I had some success with a baseball analogy last week, so I’ll try another. If you wanted to measure the effectiveness of basketball coaches, wouldn’t you need to randomly distribute the players, and account for the variable quality of the rest of the staff, and the facilities? Of course you would. So, Phil Jackson should have as good a chance of guiding the Los Angeles Clippers to a championship as he did the Los Angeles Lakers.
Now, if we were to run win-loss records through the VAM data analysis in the same backwards fashion, consider the results. Do you think next year’s lineup would appear to affect this year’s record? Of course they would, and the reason is obvious: in most cases, there will be considerable overlap. You don’t start each year with an entirely new roster. However, in schools, you do start with a new roster. The report has this to say about the phantom future effect:
Inasmuch as a student’s later fifth grade teacher cannot possibly have influenced that student’s fourth grade performance, this curious result can only mean that students are systematically grouped into fifth grade classrooms based on their fourth grade performance. For example, students who do well in fourth grade may tend to be assigned to one fifth grade teacher while those who do poorly are assigned to another. The usefulness of value-added modeling requires the assumption that teachers whose performance is being compared have classrooms with students of similar ability (or that the analyst has been able to control statistically for all the relevant characteristics of students that differ across classrooms).

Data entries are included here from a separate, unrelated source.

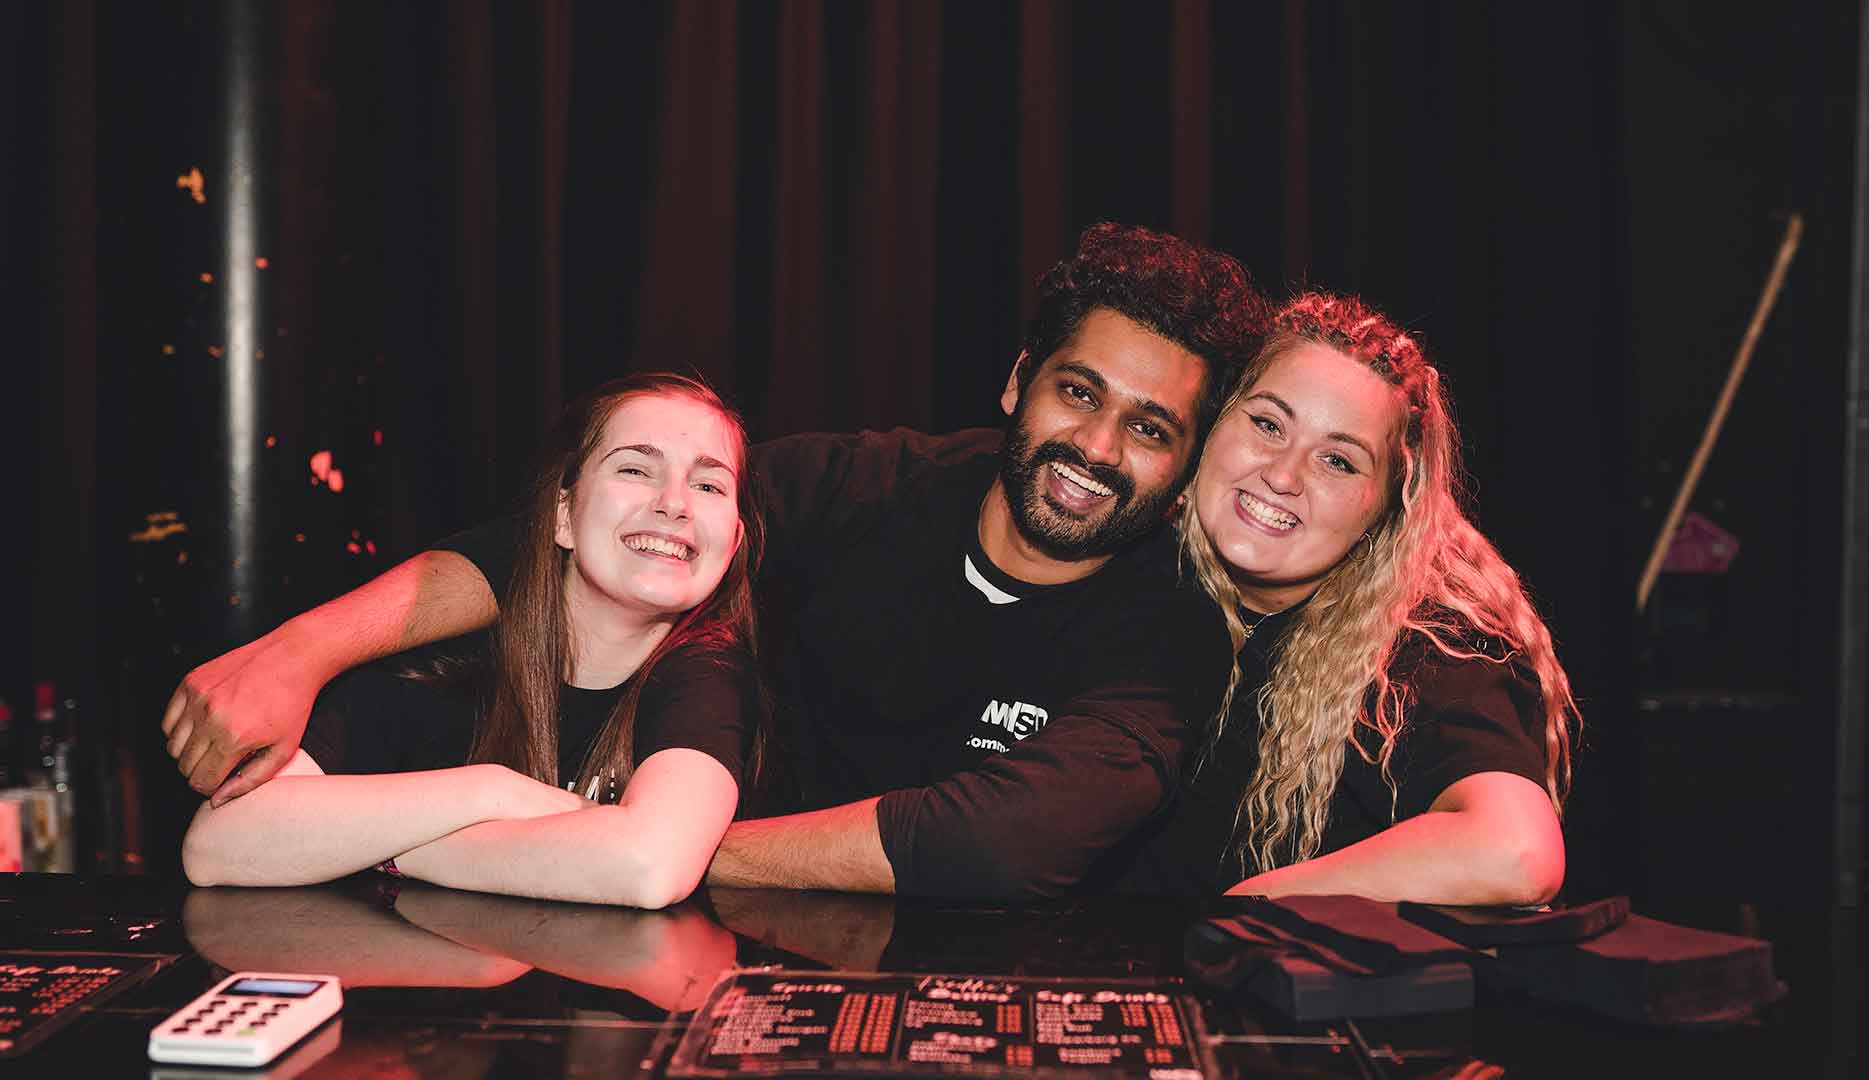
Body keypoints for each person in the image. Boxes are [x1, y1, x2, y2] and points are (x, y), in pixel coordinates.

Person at [165, 224, 1274, 900]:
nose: (1096, 448)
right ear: (1017, 383)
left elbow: (999, 847)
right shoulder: (861, 489)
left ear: (1184, 465)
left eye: (1151, 426)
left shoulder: (1170, 631)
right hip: (725, 972)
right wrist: (298, 651)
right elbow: (541, 552)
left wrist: (668, 842)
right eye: (1078, 392)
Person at [179, 372, 765, 910]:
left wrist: (393, 854)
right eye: (635, 469)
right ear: (562, 514)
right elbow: (217, 844)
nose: (674, 504)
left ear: (734, 540)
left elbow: (649, 866)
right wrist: (489, 792)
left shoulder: (709, 675)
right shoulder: (441, 663)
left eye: (709, 484)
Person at [1101, 293, 1578, 904]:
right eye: (1268, 424)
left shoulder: (1422, 652)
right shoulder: (1136, 560)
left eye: (1338, 460)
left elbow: (1516, 851)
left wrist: (1247, 910)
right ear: (1213, 421)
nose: (1283, 475)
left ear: (1385, 509)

On this point, it appears to me the EPI report authors could go even further in taking apart VAM. Consider the impossibility of ever identifying and controlling for “all” of the factors that could affect the data (especially dealing with samples as small as one class. Larger studies can claim to mute the effects of variables by working with large samples). Or, lower the bar from “all” to “enough” – and then tell me how you find “enough” without knowing how many there are in the first place. And in actuality, the proponents of VAM would need to account not only for the varying characteristics of students, but also the varying effects of combinations of students, the varying effects of classrooms themselves, and the varying effects of every relevant factor in the school that could affect the teacher, students, or classroom.
Meanwhile, more states are winning Race to the Top grants, and celebrating the opportunity to waste money on this misguided approach, as they ignore more cost-effective and proven ways to improve schools and support teachers and students. We lead the industrialized world in child poverty and poor health care, but by all means, lets pour hundreds of millions of dollars into voodoo methods to pick out the bad teachers and reward the good ones. The report authors conclude their executive summary with this sobering and entirely realistic assessment of the consequences if we continue down this path:
Adopting an invalid teacher evaluation system and tying it to rewards and sanctions is likely to lead to inaccurate personnel decisions and to demoralize teachers, causing talented teachers to avoid high-needs students and schools, or to leave the profession entirely, and discouraging potentially effective teachers from entering it. Legislatures should not mandate a test-based approach to teacher evaluation that is unproven and likely to harm not only teachers, but also the children they instruct.